Data Start Marker

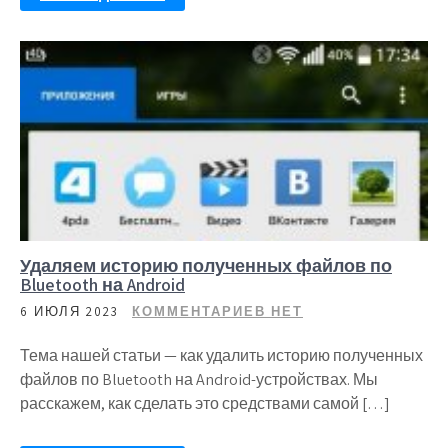
Удаляем историю полученных файлов по
Bluetooth на Android
6 ИЮЛЯ 2023
КОММЕНТАРИЕВ НЕТ
Тема нашей статьи — как удалить историю полученных
файлов по Bluetooth на Android-устройствах. Мы
расскажем, как сделать это средствами самой […]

Data End Marker

• _Task objective_:
Pick out each line of the material that contains the string "Android".

• _Written response_:
Bluetooth на Android
файлов по Bluetooth на Android-устройствах. Мы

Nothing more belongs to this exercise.